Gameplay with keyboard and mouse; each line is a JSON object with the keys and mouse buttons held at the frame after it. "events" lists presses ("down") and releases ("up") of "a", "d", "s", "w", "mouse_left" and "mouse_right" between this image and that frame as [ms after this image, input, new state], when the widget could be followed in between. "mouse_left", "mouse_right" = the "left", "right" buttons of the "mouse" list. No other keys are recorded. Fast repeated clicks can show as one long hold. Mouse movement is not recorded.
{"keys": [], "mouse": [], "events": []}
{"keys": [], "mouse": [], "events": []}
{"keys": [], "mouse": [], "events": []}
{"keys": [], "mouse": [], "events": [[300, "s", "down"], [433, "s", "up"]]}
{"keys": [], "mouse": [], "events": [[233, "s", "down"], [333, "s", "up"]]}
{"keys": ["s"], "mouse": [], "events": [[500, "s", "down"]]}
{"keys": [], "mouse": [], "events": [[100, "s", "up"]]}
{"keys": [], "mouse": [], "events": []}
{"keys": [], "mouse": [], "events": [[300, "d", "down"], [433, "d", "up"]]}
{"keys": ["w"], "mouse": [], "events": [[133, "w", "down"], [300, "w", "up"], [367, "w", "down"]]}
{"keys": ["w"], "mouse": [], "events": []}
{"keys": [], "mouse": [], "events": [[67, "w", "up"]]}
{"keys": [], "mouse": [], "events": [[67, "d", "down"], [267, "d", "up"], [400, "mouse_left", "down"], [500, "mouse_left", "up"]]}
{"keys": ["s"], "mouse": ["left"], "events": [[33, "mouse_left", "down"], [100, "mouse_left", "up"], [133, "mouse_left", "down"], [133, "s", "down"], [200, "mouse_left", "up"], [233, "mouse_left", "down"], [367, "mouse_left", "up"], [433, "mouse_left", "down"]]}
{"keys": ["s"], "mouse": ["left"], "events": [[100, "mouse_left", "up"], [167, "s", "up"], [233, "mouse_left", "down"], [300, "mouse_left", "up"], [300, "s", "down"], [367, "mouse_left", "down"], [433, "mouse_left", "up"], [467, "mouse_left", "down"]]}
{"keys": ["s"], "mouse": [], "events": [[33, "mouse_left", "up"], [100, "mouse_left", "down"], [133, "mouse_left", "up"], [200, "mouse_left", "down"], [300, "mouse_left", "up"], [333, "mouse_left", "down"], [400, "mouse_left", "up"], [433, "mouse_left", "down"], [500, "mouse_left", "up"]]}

++++++++

• [What this task involves]: Hand back the material above in full, exactly as written.

• [Written reply]:
Gameplay with keyboard and mouse; each line is a JSON object with the keys and mouse buttons held at the frame after it. "events" lists presses ("down") and releases ("up") of "a", "d", "s", "w", "mouse_left" and "mouse_right" between this image and that frame as [ms after this image, input, new state], when the widget could be followed in between. "mouse_left", "mouse_right" = the "left", "right" buttons of the "mouse" list. No other keys are recorded. Fast repeated clicks can show as one long hold. Mouse movement is not recorded.
{"keys": [], "mouse": [], "events": []}
{"keys": [], "mouse": [], "events": []}
{"keys": [], "mouse": [], "events": []}
{"keys": [], "mouse": [], "events": [[300, "s", "down"], [433, "s", "up"]]}
{"keys": [], "mouse": [], "events": [[233, "s", "down"], [333, "s", "up"]]}
{"keys": ["s"], "mouse": [], "events": [[500, "s", "down"]]}
{"keys": [], "mouse": [], "events": [[100, "s", "up"]]}
{"keys": [], "mouse": [], "events": []}
{"keys": [], "mouse": [], "events": [[300, "d", "down"], [433, "d", "up"]]}
{"keys": ["w"], "mouse": [], "events": [[133, "w", "down"], [300, "w", "up"], [367, "w", "down"]]}
{"keys": ["w"], "mouse": [], "events": []}
{"keys": [], "mouse": [], "events": [[67, "w", "up"]]}
{"keys": [], "mouse": [], "events": [[67, "d", "down"], [267, "d", "up"], [400, "mouse_left", "down"], [500, "mouse_left", "up"]]}
{"keys": ["s"], "mouse": ["left"], "events": [[33, "mouse_left", "down"], [100, "mouse_left", "up"], [133, "mouse_left", "down"], [133, "s", "down"], [200, "mouse_left", "up"], [233, "mouse_left", "down"], [367, "mouse_left", "up"], [433, "mouse_left", "down"]]}
{"keys": ["s"], "mouse": ["left"], "events": [[100, "mouse_left", "up"], [167, "s", "up"], [233, "mouse_left", "down"], [300, "mouse_left", "up"], [300, "s", "down"], [367, "mouse_left", "down"], [433, "mouse_left", "up"], [467, "mouse_left", "down"]]}
{"keys": ["s"], "mouse": [], "events": [[33, "mouse_left", "up"], [100, "mouse_left", "down"], [133, "mouse_left", "up"], [200, "mouse_left", "down"], [300, "mouse_left", "up"], [333, "mouse_left", "down"], [400, "mouse_left", "up"], [433, "mouse_left", "down"], [500, "mouse_left", "up"]]}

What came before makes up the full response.